Does our organization need a VPN?

Len
What most people don’t realize is that your Internet Service Provider (cable company, phone company, etc.) is keeping logs about you and every device in your household — what websites they visit, online activity, etc. And they sell it to other organizations that collect and aggregate data about each of us. This isn’t conspiracy theory, it’s fact.

A Virtual Private Network should provide you and/or the people in your organization/company a way to increase your confidence that the data transmitted between each device on your network and a remote server/website is being encrypted so in theory your ISP or other actors can’t explicitly see and track your activity.

You may have become used to always looking at the web browser address bar for the https/SSL Certificate padlock (or a “not secure” warning). But that doesn’t mean your ISP isn’t collecting info and tracking you.

Let’s break this down into a few parts:

  1. Need
  2. Provider
  3. Implementation

First, why do you want/need the additional security of using a VPN? Is it because someone suggested it? Do you have confidential info to protect? Will it give you a greater sense of security? Will everyone in your organization actually appreciate the importance and use it?

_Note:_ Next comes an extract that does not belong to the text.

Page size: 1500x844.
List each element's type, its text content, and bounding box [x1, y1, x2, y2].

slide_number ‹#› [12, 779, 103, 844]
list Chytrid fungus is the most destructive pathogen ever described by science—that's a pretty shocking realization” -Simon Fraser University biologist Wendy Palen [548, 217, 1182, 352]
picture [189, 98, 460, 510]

Second, just because you received an amazing time-sensitive promotion offer, doesn’t mean you should rush into purchasing a multi-year VPN subscription. There are hundreds (maybe more) of VPN service providers. Some are good, some are sketchy. You have to do the research. Find out which ones have been audited to prove they are truly secure and don’t store user data. There are stories about VPN service providers that were supposedly the best but were flawed because access to one server location was insecure.

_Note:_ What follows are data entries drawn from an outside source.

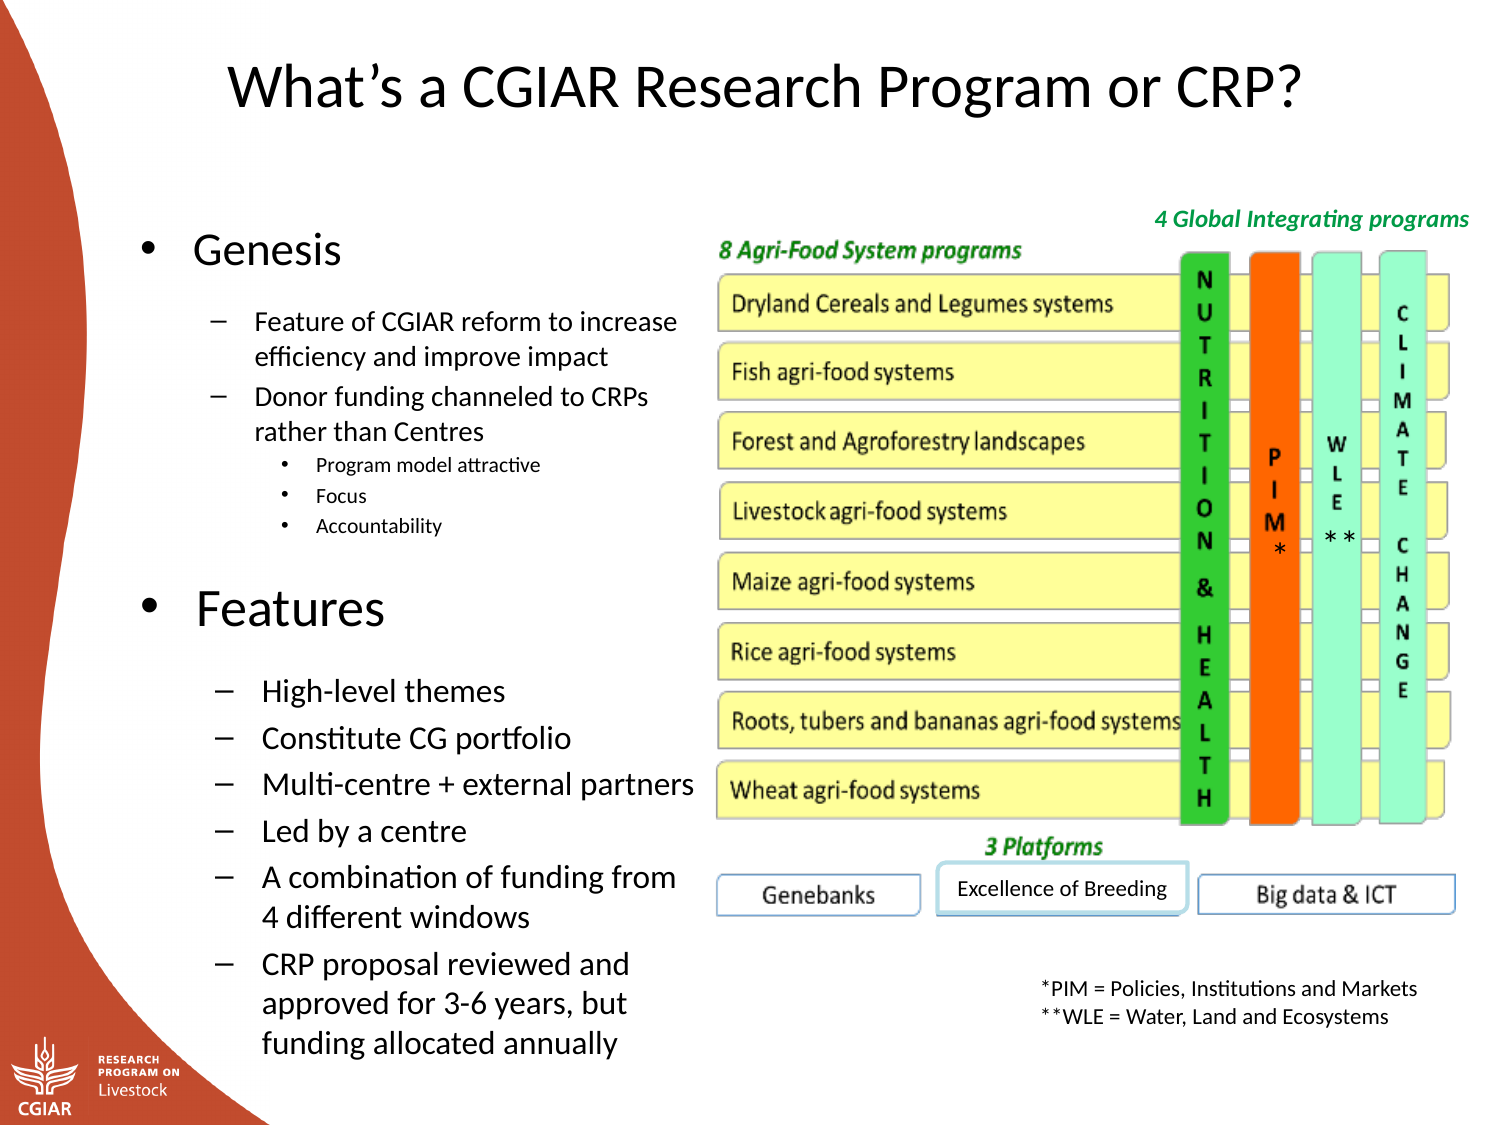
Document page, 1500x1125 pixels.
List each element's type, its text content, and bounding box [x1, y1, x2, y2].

picture [704, 224, 1456, 929]
text_box 4 Global Integrating programs [1139, 194, 1485, 240]
list Genesis Feature of CGIAR reform to increase efficiency and improve impact Donor funding channeled to CRPs rather than Centres Program model attractive Focus Accountability [125, 154, 701, 500]
text_box *PIM = Policies, Institutions and Markets **WLE = Water, Land and Ecosystems [1025, 966, 1450, 1037]
text_box Features High-level themes Constitute CG portfolio Multi-centre + external partners Led by a centre A combination of funding from 4 different windows CRP proposal reviewed and approved for 3-6 years, but funding allocated annually [124, 500, 713, 1075]
picture [0, 0, 270, 1125]
list What’s a CGIAR Research Program or CRP? [212, 37, 1450, 225]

Finally, can you implement it in a way that all your organization/company members will use correctly and not try to bypass and defeat the whole purpose. It’s probably best to check what the current ISP offers that could be applied at the router level (as opposed to individual devices (computers/cellphones/cameras/etc.). That could be easier for everyone internally if they didn’t have to mess around with managing the connection on individual devices. So less technical support required. You don’t want to become the enforcer that everyone resents.

Next Step:

It comes down to whether you think everything that should be private and confidential is not protected as best it can be. Start by trying to educate your users on safer behaviors (i.e., password security, keeping workstations locked, how to detect phishing and social engineering scams, etc).

If you want to implement a VPN, please do more research. Check out some of the notable tech news sites — keep in mind they may be biased and earn commissions with affiliate links. Consult an IT professional if you need to secure many devices and access points in a large location.

(Not an endorsement) “NordVPN” has served well for some sensitive client work but not for everything. I try to use as much as possible but main reason I don’t use 100% is sometimes I’m blocked from accessing important service providers that can detect if I’m using a VPN. So I’m toggling on/off depending on the purpose.

Ultimately you should do more research, gather some opinions, try one. There’s usually no long term commitment.

Again, it’s just my opinion. I’m not an I.T. expert. You might want to get some other opinions on how to implement a VPN with a network.

Good luck!
-Roland

[Disclaimer: I’m not an I.T. expert. This is just my opinion. I get a version of this question frequently because my Clients suddenly receive a time sensitive promotional pricing offer for a random VPN.]